WHAT YOU SHOULD DO:
Look through the material below and give the number of lines where the string "image" occurs, with nothing added.

SUPPLIED DATA:
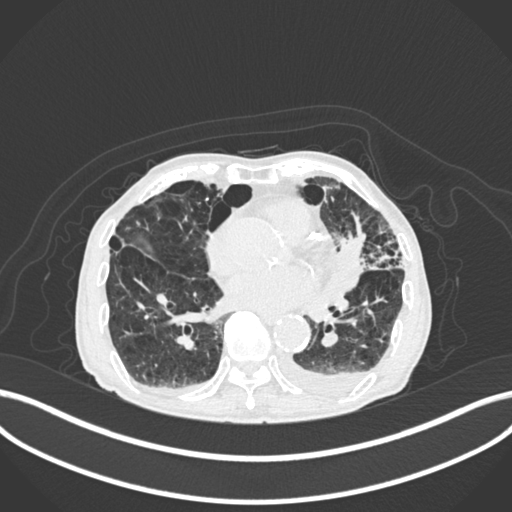
Chest CT, one axial slice; 120 kVp; lung window (W 1500 / L -600 HU); 1 mm slice thickness; 512 × 512 image matrix, field of view 400 × 400 mm. Male patient, age 90 years or older. From the clinical record (not read from this slice): clinical TNM (as recorded): T2b N1 M0.
Structures marked on this image (rectangle marked by the reading radiologist):
- lung tumour (recorded histology: squamous cell carcinoma): bounding box (x1, y1, x2, y2) in pixels: (335, 225, 368, 292)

REPLY:
2